Right. Again -- we're forming a personality on a newly blanked slate.
Take a chalkboard at the end of the day in a classroom and erase everything on it. Now try to reconstruct what was on it. Will it be exactly the same? Probably not. Handwriting may be slightly different, positioning will change. Even if all the text is same in terms of content, it's going to be different because of semi-random variations in how the i's are dotted and the t's are crossed.
Erase it and try again. And again. And again. Under the infinite monkeys theorem (weeb note: If you put an infinite number of monkeys in a room filled with an infinite number of typewriters and give them an ininite amount of time, one of them will invariably write the complete works of Shakespeare), if you repeat this process enough times, you'll eventually hit an exact match.
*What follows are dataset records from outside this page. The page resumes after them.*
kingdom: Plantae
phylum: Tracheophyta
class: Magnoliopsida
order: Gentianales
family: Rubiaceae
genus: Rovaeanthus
That's the process that Sensei has been going through since the jump. He wakes up, no memory, no idea where is or even who he is. He begins forming a personality. It's imperfect. Eventually, during a reset, he gets erased and the process starts again. Maya's been doing this a VERY long time, and she now believes that THIS Sensei is the closest she's ever gotten to a complete match of the original. That doesn't mean those other Sensei's weren't senseis. They were just imperfect attempts at reproducing his personality, not other people entirely. All the parts were there, the i's were just dotted wrong.